To do |
Find and copy each line in the material below where the string "también" occurs.

Provided information |
════════════════════

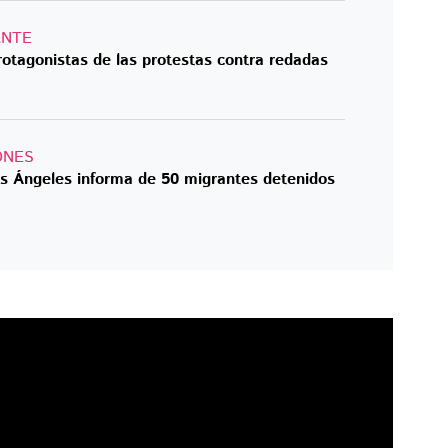
ANTE
otagonistas de las protestas contra redadas
ONES
s Ángeles informa de 50 migrantes detenidos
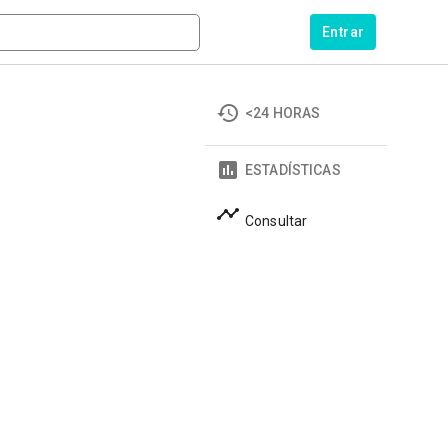
Entrar
<24 HORAS
ESTADÍSTICAS
Consultar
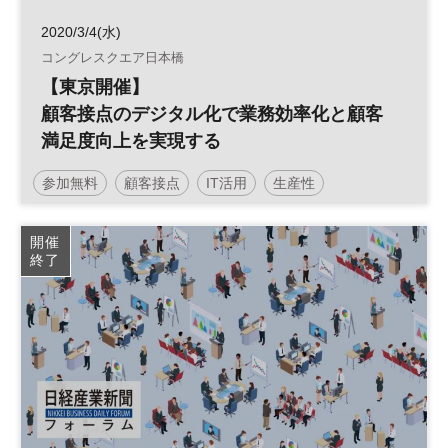
2020/3/4(水)
コングレスクエア日本橋
【東京開催】
顧客接点のデジタル化で業務効率化と顧客
満足度向上を実現する
参加無料
顧客接点
IT活用
生産性
従業員満足度
働き方改革
日経産業新聞フォーラム
開催
終了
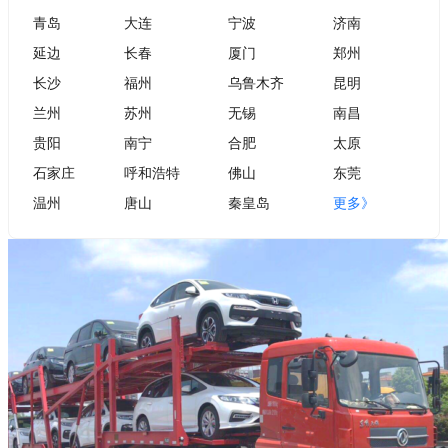
青岛
大连
宁波
济南
延边
长春
厦门
郑州
长沙
福州
乌鲁木齐
昆明
兰州
苏州
无锡
南昌
贵阳
南宁
合肥
太原
石家庄
呼和浩特
佛山
东莞
温州
唐山
秦皇岛
更多》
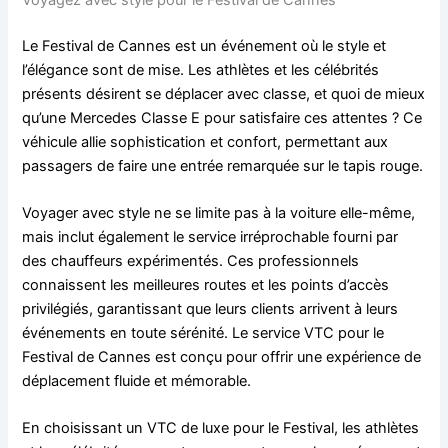
Le Festival de Cannes est un événement où le style et
l’élégance sont de mise. Les athlètes et les célébrités
présents désirent se déplacer avec classe, et quoi de mieux
qu’une Mercedes Classe E pour satisfaire ces attentes ? Ce
véhicule allie sophistication et confort, permettant aux
passagers de faire une entrée remarquée sur le tapis rouge.
Voyager avec style ne se limite pas à la voiture elle-même,
mais inclut également le service irréprochable fourni par
des chauffeurs expérimentés. Ces professionnels
connaissent les meilleures routes et les points d’accès
privilégiés, garantissant que leurs clients arrivent à leurs
événements en toute sérénité. Le service VTC pour le
Festival de Cannes est conçu pour offrir une expérience de
déplacement fluide et mémorable.
En choisissant un VTC de luxe pour le Festival, les athlètes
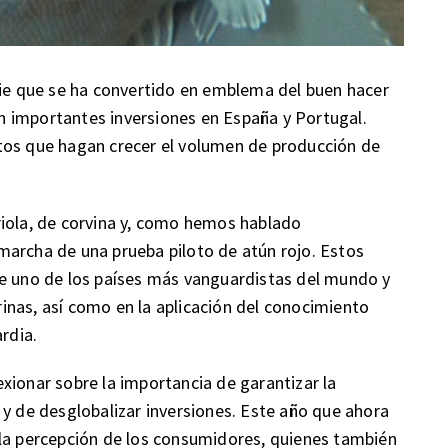
cie que se ha convertido en emblema del buen hacer
 importantes inversiones en España y Portugal.
tos que hagan crecer el volumen de producción de
riola, de corvina y, como hemos hablado
marcha de una prueba piloto de atún rojo. Estos
re uno de los países más vanguardistas del mundo y
nas, así como en la aplicación del conocimiento
rdia.
xionar sobre la importancia de garantizar la
 y de desglobalizar inversiones. Este año que ahora
 la percepción de los consumidores, quienes también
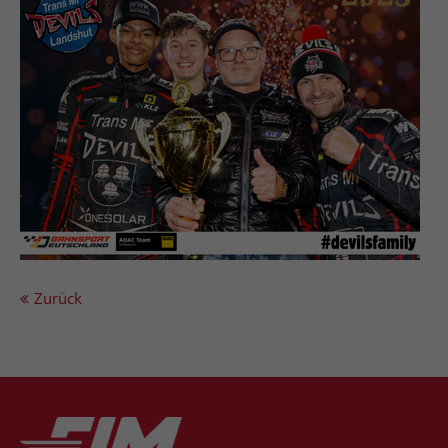
Zurück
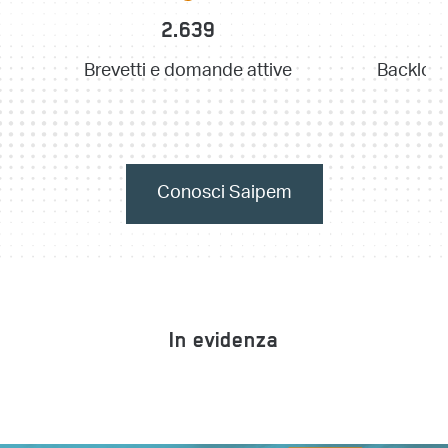
2.639
Brevetti e domande attive
Backlog 
Conosci Saipem
In evidenza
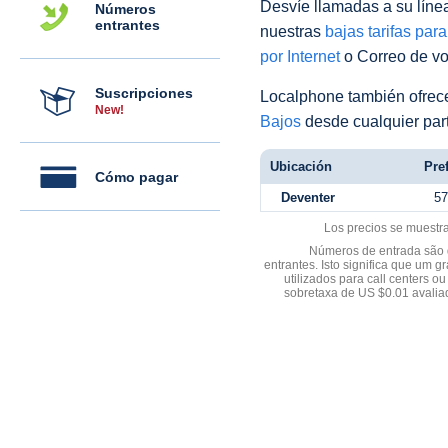
Desvíe llamadas a su línea 
Números
entrantes
nuestras
bajas tarifas par
por Internet
o Correo de voz
Suscripciones
Localphone también ofre
New!
Bajos
desde cualquier par
Ubicación
Pref
Cómo pagar
Deventer
57
Los precios se muestr
Números de entrada são d
entrantes. Isto significa que u
utilizados para call centers
sobretaxa de US $0.01 avali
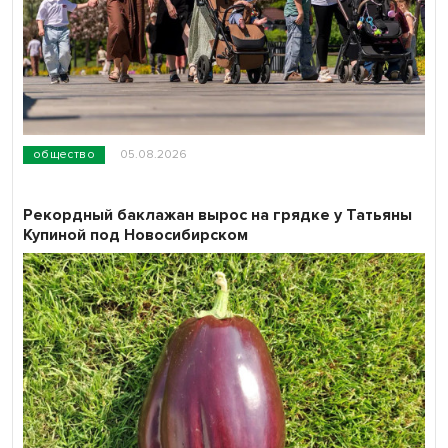
общество
05.08.2026
Рекордный баклажан вырос на грядке у Татьяны
Купиной под Новосибирском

════════════════════

Solution to this problem |
 la percepción de los consumidores, quienes también
Localphone también ofre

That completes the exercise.